Aliás tenho uma vizinha que diariamente encontro enquanto tomo o café e leio o jornal, logo de manhã. Aquela santa alma está diariamente entregue à leitura da Hola ou similar que naquele dia saiu. Lê atenta, concentrada. E ao meio dia, de novo na mesma esplanada, lá está outra vez com outra (ou a mesma?) revista. Nunca a vi pegar num jornal, muito menos num livro. Ela lê diariamente as suas duas horitas e sempre do mesmo. Quantas vidas de princesa, actriz, atleta, famosa, ela não viverá?
Portanto, retomando, a perigosidade das mulheres que lêem, passando por alto que hoje em dia são mais as leitoras que os leitores, a leitura é, de facto, uma irremediável doença que atinge homens e mulheres do mesmo modo, com a mesma intensidade e com efeitos semelhantes. Claro que me virão dizer que só agora é que as mulheres globalmente consideradas lêem. É verdade mas também não me parece que os homens fossem grandes leitores alguma vez. Não creio que o século XIX, época em que se massificam os jornais e em que há, de facto, livros, e livreiros para os vender, tivesse assim tantos machos leitores. E, por outro lado, sabe-se pertinentemente que muitas mulheres (sempre uma minoria) liam. E discutiam. E mantinham “salões”. E havia mulheres que escreviam, chamassem-se Bronté, STael, Austen ou Sand. E algumas das mais admiráveis criações literárias desse século apesar de tudo luminoso, são mulheres, desde a Bovary até à Karenina.
Nem mais: tenho aqui em casa, restos da biblioteca da minha avó paterna, verdadeira, Dora Martins Heinzelmann. Pois lia Espronceda, Goethe, algum Balzac e as inglesas. E provavelmente outros que já não me chegaram à mão. E tinha, claro, o seu “salão” os seus amigos pintores e escultores, desde o Diogo de Macedo ao Soares dos Reis.
Perguntar-se-á, mas que tese vem este tipo vender? Nenhuma. Ou quase. Ou então esta: o perigo das mulheres leitoras não está na Marilyn a ler Joyce mas antes nas muitas mulheres que lêem as aventuras e as desditas da princesa Diana, coitadinha que merecia melhor sorte. É que neste último caso, esta leitura é apenas uma forma empobrecida de viver por procuração.

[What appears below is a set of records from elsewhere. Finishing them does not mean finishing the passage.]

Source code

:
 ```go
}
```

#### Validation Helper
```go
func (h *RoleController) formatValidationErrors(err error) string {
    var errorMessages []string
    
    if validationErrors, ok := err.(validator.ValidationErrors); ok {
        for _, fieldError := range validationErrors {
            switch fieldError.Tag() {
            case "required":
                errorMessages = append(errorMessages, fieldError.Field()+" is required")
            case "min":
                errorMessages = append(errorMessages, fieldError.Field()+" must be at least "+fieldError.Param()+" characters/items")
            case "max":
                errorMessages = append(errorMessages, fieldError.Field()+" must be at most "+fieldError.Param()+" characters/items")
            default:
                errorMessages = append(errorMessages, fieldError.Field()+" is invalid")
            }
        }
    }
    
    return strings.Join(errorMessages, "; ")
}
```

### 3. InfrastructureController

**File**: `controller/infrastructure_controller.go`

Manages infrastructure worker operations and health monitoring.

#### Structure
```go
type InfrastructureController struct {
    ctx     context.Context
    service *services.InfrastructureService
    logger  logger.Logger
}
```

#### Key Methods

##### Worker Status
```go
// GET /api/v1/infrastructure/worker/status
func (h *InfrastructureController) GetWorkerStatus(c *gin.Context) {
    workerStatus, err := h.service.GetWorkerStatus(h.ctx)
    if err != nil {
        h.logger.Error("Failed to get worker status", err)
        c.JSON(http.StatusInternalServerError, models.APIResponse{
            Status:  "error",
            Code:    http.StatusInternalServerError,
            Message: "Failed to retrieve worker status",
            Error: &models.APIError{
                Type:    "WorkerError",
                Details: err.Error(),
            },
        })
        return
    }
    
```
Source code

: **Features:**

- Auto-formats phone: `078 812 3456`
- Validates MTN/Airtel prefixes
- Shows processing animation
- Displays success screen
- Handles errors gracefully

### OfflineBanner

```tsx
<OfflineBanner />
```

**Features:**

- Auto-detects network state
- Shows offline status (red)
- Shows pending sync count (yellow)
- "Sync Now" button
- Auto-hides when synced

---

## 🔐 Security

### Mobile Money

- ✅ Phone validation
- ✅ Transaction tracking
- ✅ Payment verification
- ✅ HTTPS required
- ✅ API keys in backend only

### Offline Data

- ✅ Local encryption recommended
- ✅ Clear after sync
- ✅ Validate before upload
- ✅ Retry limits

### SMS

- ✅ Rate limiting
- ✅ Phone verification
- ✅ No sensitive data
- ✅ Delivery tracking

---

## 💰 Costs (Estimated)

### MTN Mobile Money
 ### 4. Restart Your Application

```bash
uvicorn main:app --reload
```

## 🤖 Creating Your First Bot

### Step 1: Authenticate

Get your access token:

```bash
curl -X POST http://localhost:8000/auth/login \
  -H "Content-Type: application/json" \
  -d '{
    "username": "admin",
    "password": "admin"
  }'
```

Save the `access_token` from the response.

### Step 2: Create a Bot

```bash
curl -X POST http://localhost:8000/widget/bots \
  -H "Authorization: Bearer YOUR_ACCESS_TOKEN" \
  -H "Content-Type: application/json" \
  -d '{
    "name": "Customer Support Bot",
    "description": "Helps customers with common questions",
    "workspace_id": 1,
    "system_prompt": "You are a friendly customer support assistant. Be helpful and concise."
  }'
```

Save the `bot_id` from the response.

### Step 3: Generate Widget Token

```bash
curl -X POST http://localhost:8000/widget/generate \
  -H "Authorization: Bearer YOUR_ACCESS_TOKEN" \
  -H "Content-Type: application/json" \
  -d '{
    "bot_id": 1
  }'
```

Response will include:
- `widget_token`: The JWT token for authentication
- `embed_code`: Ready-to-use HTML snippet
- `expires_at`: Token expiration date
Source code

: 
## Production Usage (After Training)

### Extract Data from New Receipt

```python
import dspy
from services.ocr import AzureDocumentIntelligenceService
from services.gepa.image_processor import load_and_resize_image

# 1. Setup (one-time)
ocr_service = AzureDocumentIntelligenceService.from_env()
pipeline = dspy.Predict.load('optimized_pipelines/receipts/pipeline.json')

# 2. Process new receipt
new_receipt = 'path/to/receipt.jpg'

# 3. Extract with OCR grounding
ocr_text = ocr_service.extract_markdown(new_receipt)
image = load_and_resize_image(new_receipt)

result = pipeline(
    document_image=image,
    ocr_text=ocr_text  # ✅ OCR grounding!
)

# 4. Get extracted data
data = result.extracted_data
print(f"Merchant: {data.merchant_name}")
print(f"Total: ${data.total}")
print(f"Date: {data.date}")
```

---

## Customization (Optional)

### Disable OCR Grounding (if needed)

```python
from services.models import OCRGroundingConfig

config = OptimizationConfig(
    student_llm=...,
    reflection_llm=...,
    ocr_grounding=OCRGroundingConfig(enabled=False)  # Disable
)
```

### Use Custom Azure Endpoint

na gravura: la lectrice et son chaton de Amaro, surripiado num blog chamado "lalli"

No último "leitor..." dizia que não sabia se havia algum livro de Char traduzido. Há e está na "Relógio de Água" o "Furor e mistério". A ler impreterivelmente. Se não puder ser em francês que seja em português.

1 comentário:

Cleopatra disse...

As mulheres são seres perigosos.
Pensam muito
Pensam em demasia.
Se Lêem ainda mais perigosas se tornam.
É que para além de pensarem, analisam à exaustão.
É verdade. As mulheres que lêem e pensam e analisam e contestam e põe em causa, são MUITO perigosas!